**Angezeigter Text**

* * *

Trotz der Schwere der Vergangenheit lautet das Motto der Kulturhauptstadt: „Culture live“. Es wird nicht nur auf die Vergangenheit gesetzt. „Culture Live“, lebendige Kultur, will junge Leute ansprechen. Denn die Einwohner von Vilnius sind jung und lebenshungrig, über 40 Prozent sind jünger als 30 Jahre. Die Mischung aus Tradition und vibrierender Gegenwart ist in Vilnius deswegen überall spürbar.Besonders im ältesten Stadtteil von Vilnius, in Užupis. Der Name Užupis bedeutet „jenseits des Flusses“, denn Užupis liegt vom Zentrum gesehen hinter dem Flüsschen „Vilnia“. Wer die kleine Brücke überquert und den sanften Hügel hinaufspaziert, findet alte zweistöckige Häuser vor, deren Hinterhöfe oft noch genauso verfallen sind wie zu Sowjet-Zeiten. Damals hatte Užupis keinen guten Ruf: Es war heruntergekommen und gefährlich. Doch die Mieten waren billig und so siedelten sich dort Studenten und Künstler an.

Sie veränderten allmählich das Flair des Viertels und gründeten schließlich 1997 ihre eigene Republik. Die „Užupio Res Publika“, wie es das bunte Schild an der Brücke verkündet, hat eine eigene Währung, einen Künstler als Präsidenten und sogar eine Verfassung. Einer der 41 Artikel der selbst ernannten Republik lautet: „Jeder hat das Recht, glücklich zu sein“.Als Parlament fungiert eine Kneipe, und dort kann man, wenn man Glück hat, den Außenminister von Užupis treffen, den Übersetzer Tomas Čepaitis. Er erinnert sich an die Anfänge der Republik: „Hier begann auch die Geschichte der Stadt Vilnius. Nicht die der Schlösser und feinen Paläste, sondern die der Leute im Schatten. Viele Künstler lebten hier, sie hatten keine Galerien hier, sondern arbeiteten in ihren Werkstätten.“

Das ehemalige Bohème-Viertel ist populär geworden. Die Wohnungspreise sind enorm gestiegen, die Restaurants schick, und mittlerweile leben auch Politiker und Geschäftsleute dort. Užupis versucht trotzdem, sein eigenes Flair zu erhalten. Und wird auch im Jahr der Kulturhauptstadt kräftig mitmischen:  Mit Eigensinn und bunten Umzügen, wie dem am Tag der Republikgründung – dem Tag der Narren am 1. April. „Wir in Užupis machen Paraden auch ohne besonderen Zweck“, sagt Tomas Čepaitis und lacht.

Vilnius besitzt eine gute kulturelle Infrastruktur: 24 Museen, 20 Galerien, über 20 Theater. Doch viele Aktionen von „Vilnius 2009“ gehen ganz bewusst hinaus aus den Konzerthäusern und Theatern, hin zu den Bürgern. Zwei Drittel der etwa 900 Veranstaltungen sollen keinen Eintritt kosten. Ob jedoch alle Veranstaltungen wie geplant stattfinden können, ist derzeit fraglich. Denn wegen der Finanzkrise kürzte der Staat die Zuschüsse für „Vilnius 2009“ um 40 Prozent.Nun stehen einige der Kultur-Projekte auf dem Prüfstand. Doch Direktorin Elona Bajorinien will zumindest daran festhalten, dass es ein Fest für alle Bürger ist, das nicht nur teure Hochkultur vermitteln will. Deshalb gibt es Veranstaltungen wie das Straßenmusikfestival und das Programm „ Kunst an ungewöhnlichen Orten“. Auf dem Weg zur Arbeit begegnen die Bürger im Stadtverkehr unterschiedlichen Künstlern, in Gestalt von Portraits oder Musik. Wer Bach nicht mag, wartet halt auf den nächsten Bus.

* * *

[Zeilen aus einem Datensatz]
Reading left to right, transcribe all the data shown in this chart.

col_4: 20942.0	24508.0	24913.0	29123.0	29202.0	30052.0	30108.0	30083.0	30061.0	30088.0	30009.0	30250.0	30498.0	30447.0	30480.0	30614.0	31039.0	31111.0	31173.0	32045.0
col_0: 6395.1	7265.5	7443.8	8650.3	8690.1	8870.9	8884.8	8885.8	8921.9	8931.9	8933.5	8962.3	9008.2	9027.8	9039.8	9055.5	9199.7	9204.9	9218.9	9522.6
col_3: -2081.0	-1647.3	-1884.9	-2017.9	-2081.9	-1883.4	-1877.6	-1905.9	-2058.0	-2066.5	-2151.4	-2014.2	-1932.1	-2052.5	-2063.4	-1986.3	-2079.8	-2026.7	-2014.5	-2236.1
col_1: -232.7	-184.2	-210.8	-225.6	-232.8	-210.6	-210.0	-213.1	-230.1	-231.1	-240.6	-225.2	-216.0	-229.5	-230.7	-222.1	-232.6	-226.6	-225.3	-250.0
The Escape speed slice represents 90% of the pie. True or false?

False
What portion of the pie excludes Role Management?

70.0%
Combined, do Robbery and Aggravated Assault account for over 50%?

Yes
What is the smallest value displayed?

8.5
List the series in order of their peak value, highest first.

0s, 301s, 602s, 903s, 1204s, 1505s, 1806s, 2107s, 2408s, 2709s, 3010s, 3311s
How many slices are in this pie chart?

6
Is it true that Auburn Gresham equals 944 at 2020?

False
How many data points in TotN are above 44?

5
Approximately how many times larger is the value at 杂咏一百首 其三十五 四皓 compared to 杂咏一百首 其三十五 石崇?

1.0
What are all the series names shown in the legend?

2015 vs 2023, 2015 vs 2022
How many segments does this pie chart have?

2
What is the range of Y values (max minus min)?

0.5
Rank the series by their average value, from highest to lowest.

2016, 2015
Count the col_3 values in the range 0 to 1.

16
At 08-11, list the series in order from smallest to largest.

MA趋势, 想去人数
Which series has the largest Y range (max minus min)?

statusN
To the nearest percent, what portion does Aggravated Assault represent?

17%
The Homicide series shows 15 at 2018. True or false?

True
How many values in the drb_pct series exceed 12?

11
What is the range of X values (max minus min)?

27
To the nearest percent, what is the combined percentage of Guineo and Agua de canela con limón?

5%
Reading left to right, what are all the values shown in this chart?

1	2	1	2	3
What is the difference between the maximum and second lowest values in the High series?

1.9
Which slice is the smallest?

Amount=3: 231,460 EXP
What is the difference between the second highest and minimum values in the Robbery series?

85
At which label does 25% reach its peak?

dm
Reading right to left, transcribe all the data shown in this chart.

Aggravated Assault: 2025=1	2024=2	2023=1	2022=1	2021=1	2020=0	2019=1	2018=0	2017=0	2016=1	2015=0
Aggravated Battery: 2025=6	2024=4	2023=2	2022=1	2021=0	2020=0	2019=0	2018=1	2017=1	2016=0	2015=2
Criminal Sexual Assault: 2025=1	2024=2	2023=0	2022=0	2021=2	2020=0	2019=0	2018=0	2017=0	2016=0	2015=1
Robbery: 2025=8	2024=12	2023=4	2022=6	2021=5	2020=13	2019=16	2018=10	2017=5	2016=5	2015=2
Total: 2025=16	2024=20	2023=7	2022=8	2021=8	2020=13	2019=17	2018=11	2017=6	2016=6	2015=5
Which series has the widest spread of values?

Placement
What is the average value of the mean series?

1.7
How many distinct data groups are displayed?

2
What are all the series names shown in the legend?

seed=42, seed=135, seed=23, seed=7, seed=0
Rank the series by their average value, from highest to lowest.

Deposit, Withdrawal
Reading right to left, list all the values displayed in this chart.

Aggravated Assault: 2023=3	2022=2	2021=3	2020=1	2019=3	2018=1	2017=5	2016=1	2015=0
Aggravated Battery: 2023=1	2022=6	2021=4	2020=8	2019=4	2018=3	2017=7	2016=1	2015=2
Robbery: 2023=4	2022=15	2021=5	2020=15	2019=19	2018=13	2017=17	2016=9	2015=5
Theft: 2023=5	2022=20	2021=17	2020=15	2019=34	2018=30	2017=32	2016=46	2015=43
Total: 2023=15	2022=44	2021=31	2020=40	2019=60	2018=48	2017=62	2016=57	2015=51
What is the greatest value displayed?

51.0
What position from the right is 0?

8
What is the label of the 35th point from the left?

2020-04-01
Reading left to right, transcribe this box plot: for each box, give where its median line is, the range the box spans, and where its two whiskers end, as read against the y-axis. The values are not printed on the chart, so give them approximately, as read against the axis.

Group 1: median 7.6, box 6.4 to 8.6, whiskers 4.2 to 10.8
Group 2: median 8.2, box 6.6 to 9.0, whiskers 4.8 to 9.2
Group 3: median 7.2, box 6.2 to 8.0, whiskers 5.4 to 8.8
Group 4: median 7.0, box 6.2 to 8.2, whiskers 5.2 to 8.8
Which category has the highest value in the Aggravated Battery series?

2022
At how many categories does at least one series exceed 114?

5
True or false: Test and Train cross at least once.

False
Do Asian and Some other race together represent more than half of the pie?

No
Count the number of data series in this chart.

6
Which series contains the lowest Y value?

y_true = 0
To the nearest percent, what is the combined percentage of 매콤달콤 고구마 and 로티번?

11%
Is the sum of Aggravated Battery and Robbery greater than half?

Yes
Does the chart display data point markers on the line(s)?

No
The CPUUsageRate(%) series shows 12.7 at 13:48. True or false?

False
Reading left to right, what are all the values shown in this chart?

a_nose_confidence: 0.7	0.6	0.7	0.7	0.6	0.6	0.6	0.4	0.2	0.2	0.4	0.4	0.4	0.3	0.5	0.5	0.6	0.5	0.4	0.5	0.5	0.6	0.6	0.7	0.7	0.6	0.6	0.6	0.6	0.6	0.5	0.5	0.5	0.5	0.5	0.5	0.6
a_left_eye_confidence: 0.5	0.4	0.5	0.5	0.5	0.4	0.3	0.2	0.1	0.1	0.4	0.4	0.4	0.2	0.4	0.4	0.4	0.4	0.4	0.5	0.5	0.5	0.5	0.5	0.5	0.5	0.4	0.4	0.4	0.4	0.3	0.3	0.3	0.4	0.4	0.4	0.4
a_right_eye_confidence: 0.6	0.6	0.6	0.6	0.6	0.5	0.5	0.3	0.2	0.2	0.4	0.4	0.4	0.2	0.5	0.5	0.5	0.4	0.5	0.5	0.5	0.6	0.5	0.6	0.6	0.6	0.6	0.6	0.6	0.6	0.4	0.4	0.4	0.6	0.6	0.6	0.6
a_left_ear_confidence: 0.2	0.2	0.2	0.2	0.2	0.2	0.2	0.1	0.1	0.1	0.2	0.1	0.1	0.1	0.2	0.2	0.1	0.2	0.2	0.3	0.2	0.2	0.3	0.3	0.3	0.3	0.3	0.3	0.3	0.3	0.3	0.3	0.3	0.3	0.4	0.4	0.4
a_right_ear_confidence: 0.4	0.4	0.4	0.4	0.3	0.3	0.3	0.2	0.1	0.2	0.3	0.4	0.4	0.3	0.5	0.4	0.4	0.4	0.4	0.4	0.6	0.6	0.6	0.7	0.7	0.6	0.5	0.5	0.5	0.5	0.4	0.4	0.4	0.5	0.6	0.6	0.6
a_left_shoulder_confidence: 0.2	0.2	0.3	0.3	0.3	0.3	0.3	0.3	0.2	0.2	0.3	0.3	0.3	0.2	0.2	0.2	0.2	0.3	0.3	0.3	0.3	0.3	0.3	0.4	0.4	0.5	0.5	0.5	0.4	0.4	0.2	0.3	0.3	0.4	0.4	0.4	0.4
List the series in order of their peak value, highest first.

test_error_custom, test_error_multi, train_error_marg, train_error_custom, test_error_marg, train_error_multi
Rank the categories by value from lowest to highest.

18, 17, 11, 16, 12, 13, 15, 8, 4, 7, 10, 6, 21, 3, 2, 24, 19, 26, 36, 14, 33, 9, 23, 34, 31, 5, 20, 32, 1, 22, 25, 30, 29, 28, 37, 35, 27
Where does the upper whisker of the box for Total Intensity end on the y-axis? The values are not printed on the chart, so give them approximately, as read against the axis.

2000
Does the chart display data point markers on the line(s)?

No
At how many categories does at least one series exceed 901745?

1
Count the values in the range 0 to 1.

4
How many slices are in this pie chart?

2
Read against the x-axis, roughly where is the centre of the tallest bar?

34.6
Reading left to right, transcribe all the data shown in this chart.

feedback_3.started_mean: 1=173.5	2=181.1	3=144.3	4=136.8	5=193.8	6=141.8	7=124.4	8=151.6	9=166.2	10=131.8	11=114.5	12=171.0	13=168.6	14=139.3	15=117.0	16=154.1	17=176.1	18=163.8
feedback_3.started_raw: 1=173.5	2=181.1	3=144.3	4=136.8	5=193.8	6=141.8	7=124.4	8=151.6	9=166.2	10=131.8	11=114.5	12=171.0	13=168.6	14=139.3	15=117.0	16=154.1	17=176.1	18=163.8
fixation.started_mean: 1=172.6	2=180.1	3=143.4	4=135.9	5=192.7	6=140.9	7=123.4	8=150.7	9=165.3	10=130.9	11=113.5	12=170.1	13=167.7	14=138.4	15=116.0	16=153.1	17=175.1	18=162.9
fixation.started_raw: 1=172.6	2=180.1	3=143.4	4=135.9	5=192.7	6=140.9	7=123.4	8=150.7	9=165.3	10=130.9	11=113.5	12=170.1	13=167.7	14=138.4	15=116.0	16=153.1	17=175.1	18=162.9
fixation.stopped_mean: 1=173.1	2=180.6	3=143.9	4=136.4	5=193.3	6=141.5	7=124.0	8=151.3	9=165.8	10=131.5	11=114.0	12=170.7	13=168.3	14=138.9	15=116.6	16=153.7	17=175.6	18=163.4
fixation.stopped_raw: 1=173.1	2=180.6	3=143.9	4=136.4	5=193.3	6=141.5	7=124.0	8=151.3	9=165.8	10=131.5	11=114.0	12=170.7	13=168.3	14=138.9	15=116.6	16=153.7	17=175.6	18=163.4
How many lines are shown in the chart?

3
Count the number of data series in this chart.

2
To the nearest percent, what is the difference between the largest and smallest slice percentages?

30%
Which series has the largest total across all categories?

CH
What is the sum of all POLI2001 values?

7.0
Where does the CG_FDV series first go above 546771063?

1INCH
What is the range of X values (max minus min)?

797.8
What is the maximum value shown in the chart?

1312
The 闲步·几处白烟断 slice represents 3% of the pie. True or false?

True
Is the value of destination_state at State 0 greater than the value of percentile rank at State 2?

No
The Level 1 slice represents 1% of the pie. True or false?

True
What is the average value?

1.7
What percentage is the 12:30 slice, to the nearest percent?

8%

* * *

**Aufgabe**
Aktualisiere im Text über Vilnius den Abschnitt beginnend mit „Das ehemalige Bohème-Viertel“ und weiter bis „Čepaitis und lacht.“, indem du „Wohnungspreise“ durch „Mieten“ ersetzt, und gib ihn so wieder.

**Erwartete Ausgabe**
Das ehemalige Bohème-Viertel ist populär geworden. Die Mieten sind enorm gestiegen, die Restaurants schick, und mittlerweile leben auch Politiker und Geschäftsleute dort. Užupis versucht trotzdem, sein eigenes Flair zu erhalten. Und wird auch im Jahr der Kulturhauptstadt kräftig mitmischen:  Mit Eigensinn und bunten Umzügen, wie dem am Tag der Republikgründung – dem Tag der Narren am 1. April. „Wir in Užupis machen Paraden auch ohne besonderen Zweck“, sagt Tomas Čepaitis und lacht.